Cornering the Market
Last night the defending champion Heat thoroughly had their way with the Chicago Bulls. It was an especially deflating loss for Chicago given the high-spirits around their undermanned playoff challenge against the Heat last season and the return of Derrick Rose
There were plenty of problems for Chicago, some troubling, some utterly forgettable, but one of the most surprising elements of the game was that Miami was able to create eight three-point attempts from the corners. They went 6-8 on those shots and it was big reason they were able to run away from the Bulls in the second quarter. Eight attempts may not seem like a lot but the Bulls defense only allowed 297 all of last season, working out to an average of 3.6 per game. They were one of the absolute best in the league at flexing their defense to deal with challenges, without leaving those corners exposed.
So how were the Heat able to create all of those open looks?
Here, as LeBron brings the ball over half-court there is some confusion about who exactly is supposed to be picking him up. In the photo you can see three different players pointing at LeBron, emphatically implying to their teammates that someone else should be stepping up to impede his progress.

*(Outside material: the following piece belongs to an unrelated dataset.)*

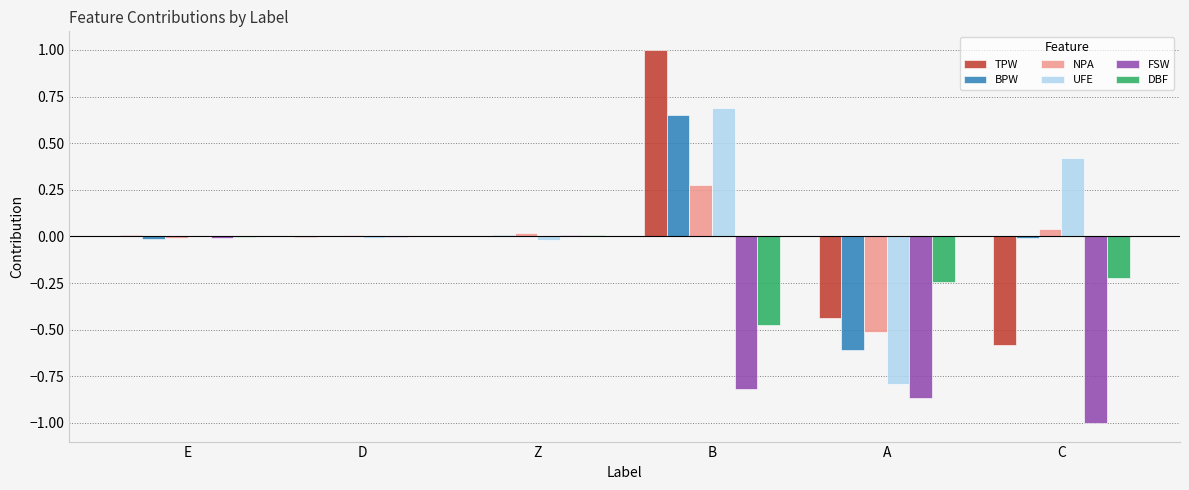

How many categories are shown in the chart?

6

Surprise . . . no one does. LeBron simply takes two more dribbles, freezing Luol Deng, and kicks it out to Ray Allen in the left corner for the wide open look.
On this possession Allen has beaten Mike Dunleavy off the dribble and collapsed the defense. This happens from time to time, but the Bulls defense has been fantastic at accommodating these sorts of breakdowns over the past few years with crisp rotations on the back line. In the image below you can see that the first two rotations happened as they should. Nazr Mohammed has rotated over to challenge Allen’s drive and Kirk Hinrich has dropped off of Norris Cole in the corner to put a body on Mohammed’s man. The problem is that both Jimmy Butler and Taj Gibson are standing and watching. Neither has tried to put themselves in the passing lane or rotate out to cover for Hinrich.
You can barely see Cole, hidden by the score, but not only is he wide open, the four closest defenders all have their backs to him. The Bulls defense started to flex and reform around Allen’s penetration, they just didn’t quite finish the job.
Here Allen has again beaten Dunleavy off the dribble and you can see the incredibly difficult situation the Heat’s offensive versatility has put the Bulls in. Gibson has rotated down onto Allen, leaving Battier open in the corner. This is ultimately where the ball goes. But if he doesn’t make that rotation their is a cavalcade of bad options lurking on the other side. If he stays with Battier then Allen becomes Mohammed’s responsibility, leaving Chris Anderson open for a cut to the rim. If Rose rotates onto Anderson, then Cole is wide open at the three-point line. If Hinrich slides out onto Cole, then Wade is alone on the baseline.
Once that first defender is so thoroughly removed from the play there’s almost no way to prevent the Heat from finding a good shot. There’s just not a good decision to be made.
This one is another example of beautiful execution by the Heat stretching the Bulls defense beyond repair. Udonis Haslem is diving to the basket but Boozer is also occupied by helping rookie Tony Snell with LeBron. Rose is drifting through the lane but he’s really responsible for Chalmers who is sliding back to the corner. That means Joakim Noah is going to have to rotate over to take Haslem.
As Noah rotates into the lane, Chris Bosh moves out to the top of the key and Hinrich (after stepping in on Haslem) has to leave Allen to cover Bosh.
This ultimately leaves Rose responsible for both Allen and Chalmers on the wing. They see this and take advantage, Chalmers pulling him out higher to receive the pass as Allen fades back into the corner and prepares to shoot.
Ironically, Hinrich is the only Bulls player who sees what’s about to happen.
Here the Heat swing the ball to Allen on the wing and a brief moment of confusion between Rose and Hinrich about who is responsible for which Heat shooter leads to an open three.
On this last possession a simple push off a made basket catches the Bulls defense before it is set.
Going through these six possessions we see a healthy mix of problems. Things like miscommunication and a lack of focus are understandable (if not forgivable) in the first game of the season and can be fixed in quick order. But several of those possessions show how the Heat’s masterful spacing and execution can turn a simple perimeter breakdown into an extended flowchart of impossible decisions. The Bulls can play better defense, but even the best defense can’t take away everything.